• [演習本文]
+ + + + + + +

大和の国のこころ、万葉のこころ

不肖私がこよなく愛する『万葉集』の鑑賞blogです。

鳴る神の少し響みて・・・巻第11-2513~2514

訓読 >>>

2513
鳴る神の少し響(とよ)みてさし曇り雨も降らぬか君を留(とど)めむ

2514
鳴る神の少し響(とよ)みて降らずとも我(わ)は留(とど)まらむ妹(いも)し留(とど)めば

 

要旨 >>>

〈2513〉少しでいいから雷が鳴り、空がかき曇って雨でも降ってこないかしら。そうすればあなたをお留めできるのに。

〈2514〉雷が少しばかり鳴って、雨が降るようなことがなくても、私は留まるよ。お前が引き留めてくれるのなら。

+ + + + + + +

• [提示資料]
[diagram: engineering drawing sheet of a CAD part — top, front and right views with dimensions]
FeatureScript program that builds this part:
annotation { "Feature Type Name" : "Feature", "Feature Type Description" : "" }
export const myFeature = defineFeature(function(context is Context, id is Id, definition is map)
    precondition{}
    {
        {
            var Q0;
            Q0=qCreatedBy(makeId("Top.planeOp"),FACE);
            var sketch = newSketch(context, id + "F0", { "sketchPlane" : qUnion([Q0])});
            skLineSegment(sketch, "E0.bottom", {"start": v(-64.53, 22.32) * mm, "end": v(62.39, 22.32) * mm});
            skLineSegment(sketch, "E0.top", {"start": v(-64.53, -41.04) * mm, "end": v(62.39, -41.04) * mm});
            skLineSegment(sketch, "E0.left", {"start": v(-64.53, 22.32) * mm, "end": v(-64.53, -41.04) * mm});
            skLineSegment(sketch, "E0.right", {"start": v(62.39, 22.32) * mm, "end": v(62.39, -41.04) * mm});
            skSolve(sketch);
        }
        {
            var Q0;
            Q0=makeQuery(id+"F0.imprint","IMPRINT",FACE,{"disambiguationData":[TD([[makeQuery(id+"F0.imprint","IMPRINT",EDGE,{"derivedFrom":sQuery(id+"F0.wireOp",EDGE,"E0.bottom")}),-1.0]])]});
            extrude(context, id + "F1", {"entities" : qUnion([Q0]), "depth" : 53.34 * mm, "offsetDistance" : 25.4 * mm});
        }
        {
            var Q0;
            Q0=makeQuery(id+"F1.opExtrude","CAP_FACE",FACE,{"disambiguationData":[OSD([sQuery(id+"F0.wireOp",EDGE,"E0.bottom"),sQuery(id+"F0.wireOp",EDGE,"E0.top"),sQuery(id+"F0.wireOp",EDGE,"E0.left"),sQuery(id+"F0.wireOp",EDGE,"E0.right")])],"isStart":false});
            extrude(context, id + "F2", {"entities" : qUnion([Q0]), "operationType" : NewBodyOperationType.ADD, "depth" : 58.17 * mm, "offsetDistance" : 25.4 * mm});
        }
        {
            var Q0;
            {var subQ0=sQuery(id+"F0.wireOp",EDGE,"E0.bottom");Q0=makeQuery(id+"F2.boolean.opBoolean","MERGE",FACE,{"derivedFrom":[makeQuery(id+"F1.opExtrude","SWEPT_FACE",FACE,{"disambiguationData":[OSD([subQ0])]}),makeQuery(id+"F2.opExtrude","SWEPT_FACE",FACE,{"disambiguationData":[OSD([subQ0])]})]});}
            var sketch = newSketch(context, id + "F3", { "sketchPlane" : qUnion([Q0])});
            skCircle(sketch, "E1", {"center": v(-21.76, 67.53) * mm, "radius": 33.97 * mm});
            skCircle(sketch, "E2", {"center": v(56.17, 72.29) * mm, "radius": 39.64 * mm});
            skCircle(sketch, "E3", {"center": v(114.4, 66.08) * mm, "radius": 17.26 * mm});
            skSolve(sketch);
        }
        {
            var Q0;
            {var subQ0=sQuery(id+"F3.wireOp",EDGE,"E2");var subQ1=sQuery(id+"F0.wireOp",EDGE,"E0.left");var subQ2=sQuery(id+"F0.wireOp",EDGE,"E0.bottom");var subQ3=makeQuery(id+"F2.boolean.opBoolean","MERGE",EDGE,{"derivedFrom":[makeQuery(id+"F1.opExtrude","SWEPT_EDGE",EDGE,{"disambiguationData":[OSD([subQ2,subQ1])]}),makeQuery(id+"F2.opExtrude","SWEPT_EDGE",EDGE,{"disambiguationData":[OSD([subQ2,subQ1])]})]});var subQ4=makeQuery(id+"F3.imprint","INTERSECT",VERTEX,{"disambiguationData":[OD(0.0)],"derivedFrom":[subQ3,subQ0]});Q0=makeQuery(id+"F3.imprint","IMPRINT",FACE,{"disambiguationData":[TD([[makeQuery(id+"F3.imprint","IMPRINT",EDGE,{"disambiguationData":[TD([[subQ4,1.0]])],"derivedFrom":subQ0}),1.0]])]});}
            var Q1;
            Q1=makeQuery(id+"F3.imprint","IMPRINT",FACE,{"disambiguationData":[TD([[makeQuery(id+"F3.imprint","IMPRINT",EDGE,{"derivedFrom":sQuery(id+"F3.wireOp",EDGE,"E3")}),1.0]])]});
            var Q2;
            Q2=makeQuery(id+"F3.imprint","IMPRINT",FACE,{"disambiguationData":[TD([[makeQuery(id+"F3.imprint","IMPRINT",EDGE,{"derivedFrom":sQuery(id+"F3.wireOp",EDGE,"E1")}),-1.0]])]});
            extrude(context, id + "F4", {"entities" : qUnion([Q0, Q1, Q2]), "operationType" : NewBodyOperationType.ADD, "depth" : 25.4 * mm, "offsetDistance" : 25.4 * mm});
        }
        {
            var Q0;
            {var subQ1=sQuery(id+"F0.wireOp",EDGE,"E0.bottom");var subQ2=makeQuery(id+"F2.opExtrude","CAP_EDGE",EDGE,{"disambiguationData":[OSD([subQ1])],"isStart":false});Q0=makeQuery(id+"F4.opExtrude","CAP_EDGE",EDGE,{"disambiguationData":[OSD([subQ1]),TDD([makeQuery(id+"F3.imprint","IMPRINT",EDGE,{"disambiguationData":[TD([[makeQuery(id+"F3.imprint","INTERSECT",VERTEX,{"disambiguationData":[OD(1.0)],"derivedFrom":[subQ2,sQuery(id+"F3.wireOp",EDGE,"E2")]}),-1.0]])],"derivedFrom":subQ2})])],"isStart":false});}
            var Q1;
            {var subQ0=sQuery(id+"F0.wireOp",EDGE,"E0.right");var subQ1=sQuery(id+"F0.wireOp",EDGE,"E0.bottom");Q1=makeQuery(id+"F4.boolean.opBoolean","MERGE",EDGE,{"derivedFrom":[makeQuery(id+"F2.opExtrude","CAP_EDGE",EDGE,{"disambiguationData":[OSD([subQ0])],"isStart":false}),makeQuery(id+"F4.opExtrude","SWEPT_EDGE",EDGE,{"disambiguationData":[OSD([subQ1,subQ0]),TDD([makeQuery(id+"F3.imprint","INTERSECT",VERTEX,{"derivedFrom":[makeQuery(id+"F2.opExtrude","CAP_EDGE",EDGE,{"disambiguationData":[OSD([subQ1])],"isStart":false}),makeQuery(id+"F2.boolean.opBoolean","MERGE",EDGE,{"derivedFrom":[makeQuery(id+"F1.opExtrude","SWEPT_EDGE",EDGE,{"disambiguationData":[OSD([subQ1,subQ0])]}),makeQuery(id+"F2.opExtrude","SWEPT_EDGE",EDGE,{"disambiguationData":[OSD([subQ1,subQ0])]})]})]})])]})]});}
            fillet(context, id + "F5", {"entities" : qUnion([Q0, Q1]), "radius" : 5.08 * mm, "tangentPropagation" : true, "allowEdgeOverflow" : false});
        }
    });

+ + + + + + +

• [作業指示 1] 『万葉集』の歌を鑑賞する演習本文の内容を、二文で要約してください。
• [作業指示 2] 『万葉集』の歌を鑑賞する演習本文を、最後の文の後から書き継いでください。
資料は、演習本文とは異なる出典から採られたものです。

• [想定解答 1] 演習本文は、『万葉集』を鑑賞するブログにおいて、巻第11の2513番と2514番の歌の訓読と要旨を示したものです。2513番は、雷が少し鳴って空が曇り雨でも降ればあなたを留められるのに、という歌であり、2514番は、雷が鳴って雨が降らなくても、お前が引き留めてくれるなら私は留まる、という歌です。

• [想定解答 2]
 

鑑賞 >>>

 2513が、来ている夫をとどめようとする妻の歌で、2514が、それに答えた夫の歌です。「鳴る神」は雷のこと。2513の「響みて」は、鳴り響かせて。「さし曇り」の「さし」は接頭語。「雨も降らぬか」の「も~ぬか」は願望。2514の「妹し」の「し」は強意の助詞。

 妻が「少し響みて」と言っているのは、あまりひどく雷が鳴ると恐ろしいからで、女性らしく可愛らしい歌です。